Ah! que inefáveis dias, esses em que, uma vez por mês, éramos levados para o Ginásio e sabíamos da nossa pátria, das nossas colónias agradecidas; onde víamos filmes do Chefe Gungunhana, inimigo terrível, que, mostrado num filme a sépia de péssima qualidade, nos horrorizava de tal modo que, à noite, deitada no escuro do quarto, tinha visões aterradoras em que o pançudo selvagem saía pelo espelho do guarda-vestidos para me atacar, a mim, vestida com a farda de jovem defensora dos valores nacionais!
E os feriados? Divinos! Éramos canalizadas para a Biblioteca, onde nos sentávamos calmamente à espera dos livros, que não escolhíamos. De uma das vezes, em que já era "pregueada", lembro-me de ver essa 'jóia'- de - empregada – que – resmungava - sempre - que - entrávamos, subir ao escadote, pegar numa braçada de livros e começar a distribuir. - Pega e lê, toma lá... calhou-me o Conto das Botas Altas. E assim se promovia em mim o gosto pela leitura!...Depois lembro as aventuras loucas de quem não podia andar em sítio nenhum e, então, explorava todos os sítios, relembro as aulas de Ginástica, em que tudo se praticava, e bem ,-trave olímpica,plinto, espaldares, cordas móveis...Lembro-me do oásis: as actividades voluntárias - música e voley. Quantas festas a cantar, quantos jogos disputados!
E, finalmente, o começo super - proibido e, claro que nem imaginado, da militância Pró-Associação de Estudantes. Eram minhas colegas algumas das mulheres 'políticas' de hoje.
E como sofremos a passar folhetos clandestinos sobre a necessidade de inovação e liberdade!Como nos tremiam as pernas ao avistar um polícia! A quem passar a pasta comprometedora?
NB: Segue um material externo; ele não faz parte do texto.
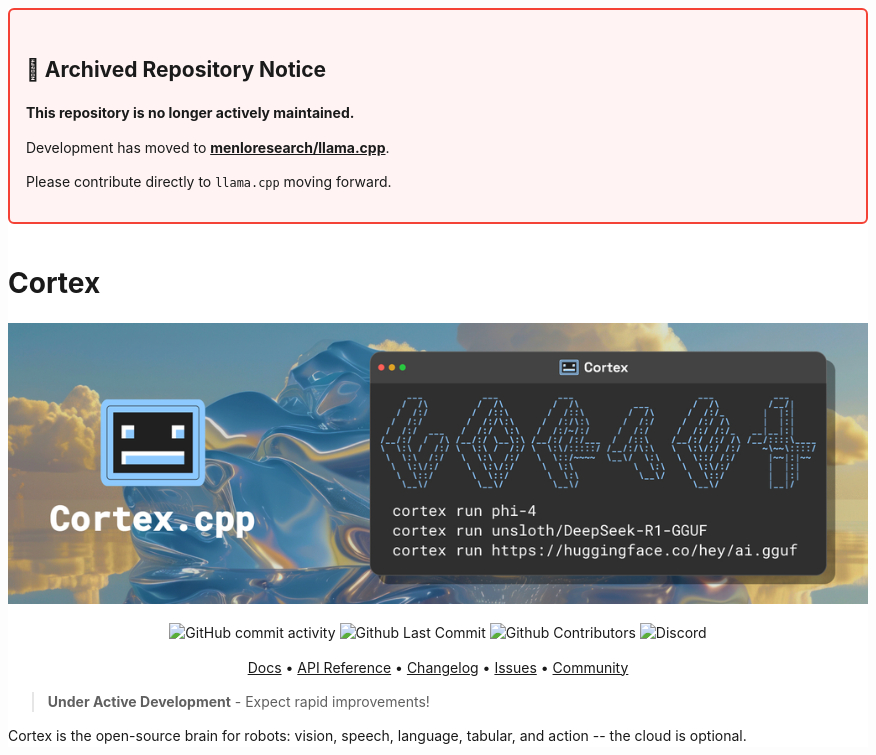 <div style="border: 2px solid #f44336; background-color: #fff3f3; padding: 16px; border-radius: 6px; margin-bottom: 20px;">
  <h2>🚨 Archived Repository Notice</h2>
  <p><strong>This repository is no longer actively maintained.</strong></p>
  <p>Development has moved to <a href="https://github.com/menloresearch/llama.cpp"><strong>menloresearch/llama.cpp</strong></a>.</p>
  <p>Please contribute directly to <code>llama.cpp</code> moving forward.</p>
</div>

# Cortex

<p align="center">
  <img width="1280" alt="Cortex.cpp Banner" src="./assets/cortex-banner.png">
</p>

<p align="center">
  <img alt="GitHub commit activity" src="https://img.shields.io/github/commit-activity/m/menloresearch/cortex.cpp"/>
  <img alt="Github Last Commit" src="https://img.shields.io/github/last-commit/menloresearch/cortex.cpp"/>
  <img alt="Github Contributors" src="https://img.shields.io/github/contributors/menloresearch/cortex.cpp"/>
  <img alt="Discord" src="https://img.shields.io/discord/1107178041848909847?label=discord"/>
</p>

<p align="center">
  <a href="https://cortex.so/docs/">Docs</a> •
  <a href="https://cortex.so/api-reference">API Reference</a> •
  <a href="https://github.com/menloresearch/cortex.cpp/releases">Changelog</a> •
  <a href="https://github.com/menloresearch/cortex.cpp/issues">Issues</a> •
  <a href="https://discord.gg/AsJ8krTT3N">Community</a>
</p>

> **Under Active Development** - Expect rapid improvements!


Cortex is the open-source brain for robots: vision, speech, language, tabular, and action -- the cloud is optional.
Em quem confiar'?
E o medo, e a coragem, e de novo o medo, e finalmente o alívio - e 20 anos depois, a nostalgia divertida que tudo isto gera!...


Maria Madalena Morna
(F.1996)
(Escito em 1994, 20 anos depois)
Amélia Pais - 31 anos depois,em 2005


Nota: termina aqui a publicação das «minhas» crónicas contra o esquecimento. Nada impede, porém, antes pelo contrário, que outros amigos escrevam as suas lembranças e as coloquem aqui. Preservar a memória é olhar de frente o passado, encarar igualmente o presente - mesmo que por vezes nos pareça de «nevoeiro» ou «de vil tristeza» - e preparar o futuro com esperança reforçada.

1 comentário:

Silvia Chueire disse...

Obrigada , Amélia. Muito.
gostei tanto de lê-las e admiro a sua dedicação na preservação destas memórias.